▸ Work to complete: Extend the interview with Cavan Scott about Pacific Rim: Aftermath below, picking up immediately after its final line.

▸ Provided passage:
────

Alex Moreland chats with writer Cavan Scott about Pacific Rim: Aftermath, his interest in ordinary people in extraordinary worlds, and more…
So, how did you first come to be involved with the Pacific Rim: Aftermath comics?
Basically, I was put in touch with Robert Napton at Legendary by a mutual friend, Paul Cornell, and I started a bit of a campaign, because I’m a massive fan of the first film, and I knew there was a sequel coming, so I threw my hat into the ring quite forcefully! After a while they came back and asked if I was still interested, and I was asked to put forward some ideas. It went from there really.
Did you have much latitude in terms of where to take the comics, or was what they had to be quite clear from the start, set by the movies?
Because of things that happen in the film, either, there’s only certain things that we could do, and certain things we couldn’t. What Legendary did was come to me with this sort of general idea for the mini-series, and then left it to me to spin-out those ideas, really, which I then went back to them and there were conversations back and forth. I had a chance to read the script for Uprising, so I could tie into that. But yeah, it was quite a lot of freedom in the early days of how we were going to take the story; it was sort of a joint effort, the story of the mini-series, between Robert, myself and Barnaby at Legendary, who works on a lot of the mythology behind the scenes.
Could you walk me through their development – from your initial idea, to the finished product? Were there any big changes you made along the way?
Um, not so many big changes. I think one of the things that we developed was Hannibal Chau’s part of the story, I don’t think about the beginning he was such an integral part of it. But as time went on, we realised there were things we could do with him, so his role in the entire story grew. I can’t give away too much, because it would unfortunately spoil the future issues, but with Hannibal a bigger part in the story, that meant we could do things that weren’t possible before. So, it was one of those moments where actually it helped in the end, and it opened up new possibilities for Aftermath. Definitely he was involved, but he wasn’t as involved, I think in the early conversations.
You’ve got a lot of experience writing comics, prose stories, audio plays, so on. How do you adapt your approach for each, or do you find you tackle them in a fairly similar way each time?

────

▸ Given entries:
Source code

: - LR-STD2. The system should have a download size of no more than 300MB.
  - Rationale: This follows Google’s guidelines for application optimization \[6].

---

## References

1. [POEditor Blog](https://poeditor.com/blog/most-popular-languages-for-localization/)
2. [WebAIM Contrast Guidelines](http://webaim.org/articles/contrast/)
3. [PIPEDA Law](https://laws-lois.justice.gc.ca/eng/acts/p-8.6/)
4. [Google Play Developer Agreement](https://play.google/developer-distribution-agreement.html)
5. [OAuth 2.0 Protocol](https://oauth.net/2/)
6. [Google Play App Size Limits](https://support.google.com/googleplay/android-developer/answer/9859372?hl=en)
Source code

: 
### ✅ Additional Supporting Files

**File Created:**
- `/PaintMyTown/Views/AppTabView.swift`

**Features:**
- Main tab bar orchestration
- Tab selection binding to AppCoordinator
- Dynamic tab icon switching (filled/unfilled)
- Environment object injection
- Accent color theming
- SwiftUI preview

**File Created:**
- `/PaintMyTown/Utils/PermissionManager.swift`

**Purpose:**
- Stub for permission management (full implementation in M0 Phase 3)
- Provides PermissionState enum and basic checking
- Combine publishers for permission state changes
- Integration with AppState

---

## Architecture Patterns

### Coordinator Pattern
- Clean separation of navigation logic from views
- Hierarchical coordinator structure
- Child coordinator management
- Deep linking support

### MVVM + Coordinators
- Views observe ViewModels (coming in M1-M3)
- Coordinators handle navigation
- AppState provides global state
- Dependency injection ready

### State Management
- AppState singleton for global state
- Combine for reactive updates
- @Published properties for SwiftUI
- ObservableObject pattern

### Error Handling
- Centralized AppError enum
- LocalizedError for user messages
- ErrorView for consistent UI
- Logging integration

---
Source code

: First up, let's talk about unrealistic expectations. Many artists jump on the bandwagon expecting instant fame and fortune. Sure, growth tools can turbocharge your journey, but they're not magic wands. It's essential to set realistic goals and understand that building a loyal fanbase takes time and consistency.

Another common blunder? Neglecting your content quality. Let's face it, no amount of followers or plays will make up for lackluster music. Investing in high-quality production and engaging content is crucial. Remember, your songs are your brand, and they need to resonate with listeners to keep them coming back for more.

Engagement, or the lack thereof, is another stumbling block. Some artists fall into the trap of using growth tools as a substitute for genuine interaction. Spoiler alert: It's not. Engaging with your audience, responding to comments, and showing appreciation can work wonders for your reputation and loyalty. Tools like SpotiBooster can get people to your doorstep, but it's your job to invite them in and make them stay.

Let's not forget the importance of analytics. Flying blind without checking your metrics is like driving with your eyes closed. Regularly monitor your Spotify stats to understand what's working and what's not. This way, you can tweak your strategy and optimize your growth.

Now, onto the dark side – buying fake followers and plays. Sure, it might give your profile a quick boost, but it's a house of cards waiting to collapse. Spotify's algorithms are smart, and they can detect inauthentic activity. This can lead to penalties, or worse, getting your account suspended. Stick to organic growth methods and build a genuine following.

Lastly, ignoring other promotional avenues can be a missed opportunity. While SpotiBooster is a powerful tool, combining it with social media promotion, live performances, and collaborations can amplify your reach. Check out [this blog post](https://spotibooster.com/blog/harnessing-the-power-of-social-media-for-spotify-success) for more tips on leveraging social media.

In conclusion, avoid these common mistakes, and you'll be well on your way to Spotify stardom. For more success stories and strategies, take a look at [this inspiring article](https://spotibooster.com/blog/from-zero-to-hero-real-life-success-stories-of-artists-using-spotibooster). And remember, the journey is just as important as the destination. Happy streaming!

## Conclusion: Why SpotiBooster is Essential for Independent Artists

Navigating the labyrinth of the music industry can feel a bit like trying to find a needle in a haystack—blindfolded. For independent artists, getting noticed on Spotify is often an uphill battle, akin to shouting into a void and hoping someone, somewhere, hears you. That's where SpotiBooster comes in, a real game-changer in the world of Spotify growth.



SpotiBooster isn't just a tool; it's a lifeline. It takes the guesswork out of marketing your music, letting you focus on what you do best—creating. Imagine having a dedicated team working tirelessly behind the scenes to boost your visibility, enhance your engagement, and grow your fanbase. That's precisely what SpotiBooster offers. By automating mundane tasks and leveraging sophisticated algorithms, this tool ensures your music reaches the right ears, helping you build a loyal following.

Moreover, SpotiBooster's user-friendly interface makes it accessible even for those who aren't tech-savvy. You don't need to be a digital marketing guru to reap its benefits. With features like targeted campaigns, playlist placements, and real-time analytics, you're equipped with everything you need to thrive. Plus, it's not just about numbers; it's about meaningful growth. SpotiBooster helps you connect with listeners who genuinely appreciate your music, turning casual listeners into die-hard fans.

────

▸ Result of the task:
I started out writing radio and audio dramas, and so the crossover into comics – I’ve loved comics since I was a kid, so it’s a media I know really well, but both are dialogue based, and the two disciplines are quite easy to move from one to another. Just as in an audio play you’re writing for the actors and giving them a world that they can act within and interpret what you’ve given them, in the same way when you’re working with comics, you’re working with an artist, and the script is meant for them, not meant for the final reader. So, the script lays out what you’re thinking about for the story and again, the artist then takes those ideas and interprets them into what we finally get. Just like with a script, you then sort of work it back and forth together, so like in an audio script it’s quite a team effort working with a director and similarly with a comic. Obviously, when you’re writing a novel, when you’re writing prose, it’s pretty much you and the computer screen, or a notepad. I think even when I write prose, I’m very dialogue led at first anyway, so I always start with the dialogue and sketch it out.
So actually, across the three medium, I pretty much always start with dialogue first. When I’m writing a comic strip, I will write the dialogue for the page and then break it up into panels, most of the time. Sometimes it doesn’t work like that, sometimes I do block it out first, but most of the time it’s dialogue first. So yeah, I think in all three, I think I am pretty much dialogue led.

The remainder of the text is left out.